栄子 前編-5
俺の意識は、栄子の腕の内側にあるふっくらとした胸の膨らみに集中していた。
栄子はどんな乳房をしているのだろう。
乳首はどんな形でどんな色なのだろう。
その部分を弄ったり舐めたりしたら、栄子もあの時の麻理みたいにいやらしい喘ぎ声を出して悶えるのだろうか。
俺は栄子を抱いている腕を、少しずつ腰の方へとずらしていく。
栄子は真っ赤になってうつむいていたが、抵抗する様子はなかった。
「……小林……」
俺の手のひらがウェストのくびれに到達した時、栄子がビクリと身体を痙攣させた。
「………ぁ…っ……」
短いため息のような吐息が漏れる。
俺は思いきって、右の手のひらを栄子の乳房の上に滑りこませた。
「……あ……っ……あのっ……」
栄子が何かモゴモゴと言いかけたが、俺はそれを無視して左の乳房にも手を這わせる。
両手の指先がふにゃりと柔らかい肉丘にめり込んだ瞬間、俺の頭の中で何か硝子細工のようなものが壊れる音がした。
「……逃げんな……」
俺は悪魔のような言葉を囁きながら、栄子の小振りな乳房をゆっくりと撫で回した。
「……やっ……川瀬くん……やめて……」
栄子がここで初めてハッキリと抵抗の言葉を口にしたが、俺はもう聞く耳を持たなかった。
「……逃げんなって……」
狂犬のように荒い息を吐きながら、俺はTシャツの上から栄子の乳首を探り当てる。
「俺が……イイこと……教えてやるよ」
栄子は発育がいいわりにブラをまだつけていなかったから、その敏感な突起はすぐに見つかった。
「……あっ……うぅん……っ……」
俺の指が突起を掠めた瞬間、栄子がなんともいえない甘い声を漏らした。
「……気持ちイイだろ……?」
俺はその反応を確かめるために、両方の乳首を同時に指先でこすってやった。
「……あっ……うぅん……やめ……やめてっ……」
言葉とは裏腹に、手をだらりと横に下ろしたまま抵抗しない栄子。
「やめて」と言いながら、更なる刺激を期待していることは明らかだった。
「……あっ……あぁっ……やぁっ……いやぁっ……」
その時、俺の脳裏にあの神社での出来事がまざまざとよみがえってきた。
始めは抵抗していたはずの麻理が、はっきりと快楽の言葉を口にし、自ら男のぺニスを頬張りながらイき悶えていたあの姿―――。
『麻理も―――所詮はただのメスだな』
あの時男が吐き捨てた言葉が頭の中に響き渡る。
そうだ、ただのメスだ―――。
女は、ただのメスなんだ―――。
俺は乱暴な手つきで栄子のTシャツを捲りあげると、剥き出しになった栄子の乳首を直接指先で弄り回した。

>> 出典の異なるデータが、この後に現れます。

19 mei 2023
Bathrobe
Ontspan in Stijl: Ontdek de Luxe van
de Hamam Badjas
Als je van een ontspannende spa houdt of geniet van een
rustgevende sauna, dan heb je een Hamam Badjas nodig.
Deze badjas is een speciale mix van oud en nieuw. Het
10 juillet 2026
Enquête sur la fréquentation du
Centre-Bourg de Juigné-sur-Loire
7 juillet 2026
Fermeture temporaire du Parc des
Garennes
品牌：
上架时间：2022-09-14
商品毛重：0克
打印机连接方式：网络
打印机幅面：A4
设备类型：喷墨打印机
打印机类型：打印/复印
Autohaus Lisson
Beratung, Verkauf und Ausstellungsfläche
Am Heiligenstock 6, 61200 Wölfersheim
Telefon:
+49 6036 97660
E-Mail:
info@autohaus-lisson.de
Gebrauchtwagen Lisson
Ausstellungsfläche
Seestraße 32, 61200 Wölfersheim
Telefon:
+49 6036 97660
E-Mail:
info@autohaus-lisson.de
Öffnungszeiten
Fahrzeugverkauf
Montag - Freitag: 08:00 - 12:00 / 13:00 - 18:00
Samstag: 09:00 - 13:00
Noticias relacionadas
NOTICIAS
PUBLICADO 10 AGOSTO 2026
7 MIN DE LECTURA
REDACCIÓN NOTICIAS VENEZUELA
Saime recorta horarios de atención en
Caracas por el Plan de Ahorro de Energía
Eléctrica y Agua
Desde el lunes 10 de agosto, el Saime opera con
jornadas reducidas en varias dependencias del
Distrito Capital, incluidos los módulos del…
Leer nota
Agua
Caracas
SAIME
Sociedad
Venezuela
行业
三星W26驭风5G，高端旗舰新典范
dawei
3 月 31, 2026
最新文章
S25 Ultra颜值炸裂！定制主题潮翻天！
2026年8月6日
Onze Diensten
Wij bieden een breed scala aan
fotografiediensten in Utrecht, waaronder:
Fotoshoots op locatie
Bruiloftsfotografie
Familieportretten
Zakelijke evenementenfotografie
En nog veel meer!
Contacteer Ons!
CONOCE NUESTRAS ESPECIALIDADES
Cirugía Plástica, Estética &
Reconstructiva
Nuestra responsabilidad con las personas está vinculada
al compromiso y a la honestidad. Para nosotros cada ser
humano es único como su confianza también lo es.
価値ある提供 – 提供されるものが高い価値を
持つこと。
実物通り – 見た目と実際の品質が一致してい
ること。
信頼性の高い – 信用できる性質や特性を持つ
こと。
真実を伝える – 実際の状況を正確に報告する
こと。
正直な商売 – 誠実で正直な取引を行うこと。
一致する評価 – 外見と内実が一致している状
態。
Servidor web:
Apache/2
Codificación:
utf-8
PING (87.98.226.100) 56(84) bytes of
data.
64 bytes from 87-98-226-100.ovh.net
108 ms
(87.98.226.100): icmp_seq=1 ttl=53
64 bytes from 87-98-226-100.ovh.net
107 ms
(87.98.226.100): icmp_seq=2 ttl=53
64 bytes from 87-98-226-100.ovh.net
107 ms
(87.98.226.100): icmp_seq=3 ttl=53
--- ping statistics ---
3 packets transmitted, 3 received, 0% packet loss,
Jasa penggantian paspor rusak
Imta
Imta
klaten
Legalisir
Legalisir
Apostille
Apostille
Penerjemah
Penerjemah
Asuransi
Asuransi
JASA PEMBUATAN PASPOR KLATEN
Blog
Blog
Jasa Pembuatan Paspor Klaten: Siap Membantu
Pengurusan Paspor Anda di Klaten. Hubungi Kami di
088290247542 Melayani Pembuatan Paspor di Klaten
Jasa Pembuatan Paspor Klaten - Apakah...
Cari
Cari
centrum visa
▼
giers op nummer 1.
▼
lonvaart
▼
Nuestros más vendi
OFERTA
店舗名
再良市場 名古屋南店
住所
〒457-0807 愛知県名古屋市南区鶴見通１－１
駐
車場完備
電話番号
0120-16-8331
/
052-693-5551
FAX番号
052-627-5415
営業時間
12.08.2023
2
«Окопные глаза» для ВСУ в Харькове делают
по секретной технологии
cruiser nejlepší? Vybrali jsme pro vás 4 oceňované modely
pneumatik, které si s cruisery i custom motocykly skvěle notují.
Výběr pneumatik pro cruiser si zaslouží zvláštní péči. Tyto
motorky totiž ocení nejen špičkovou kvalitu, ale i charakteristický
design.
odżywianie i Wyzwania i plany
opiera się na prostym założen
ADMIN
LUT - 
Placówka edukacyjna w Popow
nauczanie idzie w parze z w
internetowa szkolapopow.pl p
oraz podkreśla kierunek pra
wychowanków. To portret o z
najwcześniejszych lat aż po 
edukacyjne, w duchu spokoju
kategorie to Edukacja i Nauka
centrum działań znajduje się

「……ひっ……はぁっ……あっ……あぁっ……川……瀬くん……ダメぇ……っ」
栄子は、身体を退けぞらせ、俺に身体を預けるように後ろに倒れてきた。
俺はすかさず栄子をじゅうたんに押し倒して、その上に馬乗りになった。
やり方もわからないまま、ぎこちなく栄子の唇にむしゃぶりつく。
あの時男たちが麻理にしていたように、俺は舌を栄子の口の中に捩じ込んで、せわしなく動かした。
気持ちイイというよりも、自分のしている行為そのものに興奮して、俺はもう射精してしまいそうになっていた。
苦しそうに顔を歪める栄子。
その表情があの夜の麻理とダブって、俺をますます興奮させる。
「……ハァッ…ハァッ……」
俺はあらわになっている栄子の乳首に、無我夢中でむしゃぶりついた。
「ああっ!いやっ!……ダメっ……!や……あ……ぁん……」
しょっぱい汗のような味と、ゴム風船の先端をくわえた時のような弾力と伸縮性。
初めて味わう女の乳首の舌触りに、俺は我を忘れて没頭した。
仰向けになったらほとんど平らに流れてしまう栄子の胸は、中心部に硬いしこりのような部分があって、麻理がされていたみたいに揉むことは出来そうにない。
しかしその先端の小さな突起は、俺の舌の上ではっきりと充血して硬さを増してくるのがわかった。